I think "passionate" is the best word to describe Mary, which makes her such a great writer and a great person. I hope she inspires you to think about writing in new ways and to feel comfortable challenging yourself with things you wouldn't have tried otherwise. Enjoy the rest of the week!
I agree with you, Emily. And writing humor is so hard! I have a renewed appreciation for student writers that can add humor and still develop their overall message.
At today's 3rd hour Writer's Week presentation, I watched many different students share writing about various different topics. I really liked them all, and noticed how passionate they all were about both their writing and the topic they wrote about. Many incorporated humor, and while some were sad, they were still very cool to listen to.

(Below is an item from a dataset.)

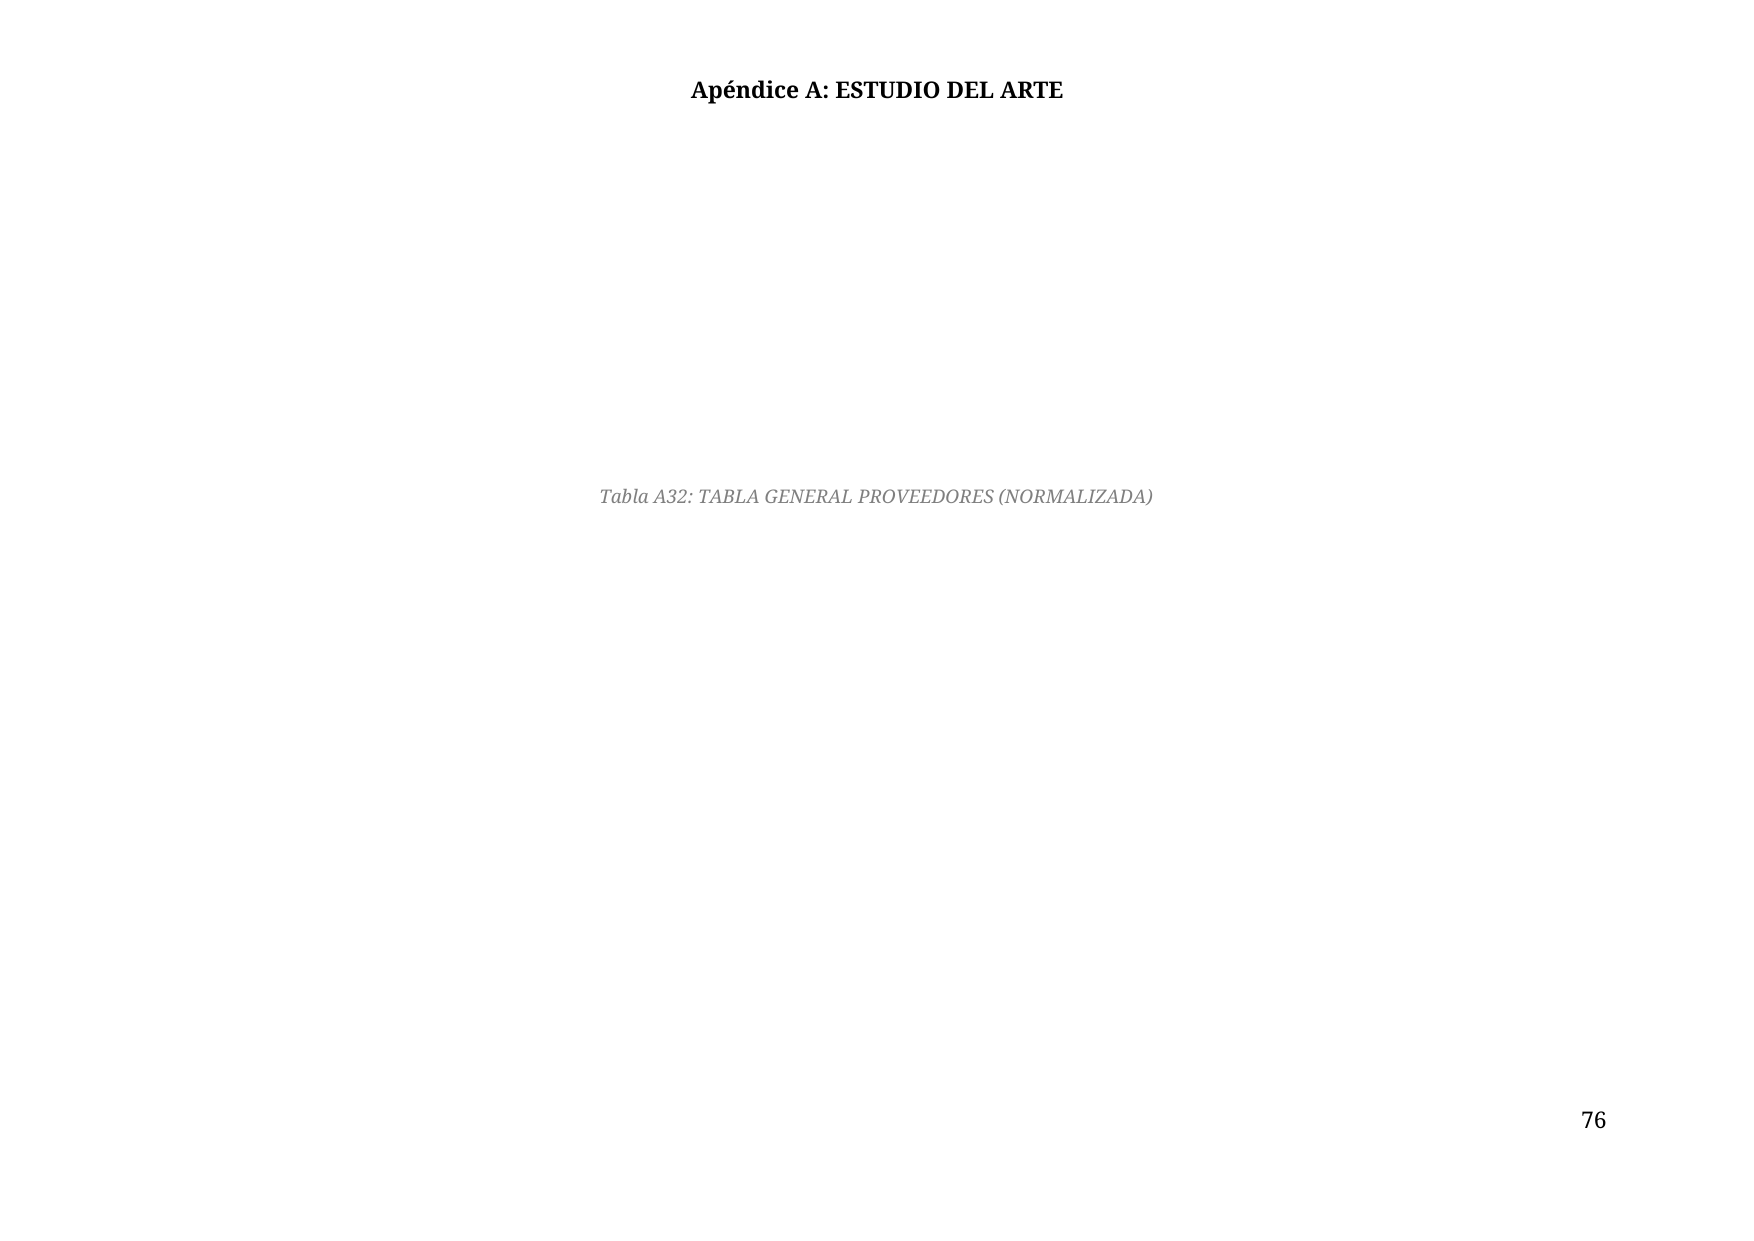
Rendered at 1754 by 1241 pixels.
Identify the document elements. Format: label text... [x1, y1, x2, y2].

text Tabla A32: TABLA GENERAL PROVEEDORES (NORMALIZADA) [148, 483, 1606, 509]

Taylor is one of a kind, and I'm so glad you got to see him perform today!
Love that one, too, Meghana!
I'm in 8th period English, so I was able to watch Taylor Mali perform an assortment of really amazing poems. My favorite would have to be "Passive Aggressive", and I loved how he started with one topic, divulged into a completely different one, and then tied it all back together at the end ("gay baby whales" was also a plus). He presented with a strong, clear voice and I admire how he was able to eliminate many filler words when talking (e.g., "um", "like", "uh") so that his non-poem stories and normal speech adopted a unique, poetic quality of their own. His final poem, "The The Impotence of Proofreading" was absolutely hilarious and a very apt way to end off the evening. During my lunch period, I was also able to hear some of Rebecca Makkai's writing advice today. Her anecdote on how, in high school, she experienced a great temptation to write very descriptive stories that centered more on large themes and internal change rather than plot and external change, particularly resonated with me because I have the same habit. From her thoughts and advice, I learned how to better write an interesting story by combining both inner and external conflict.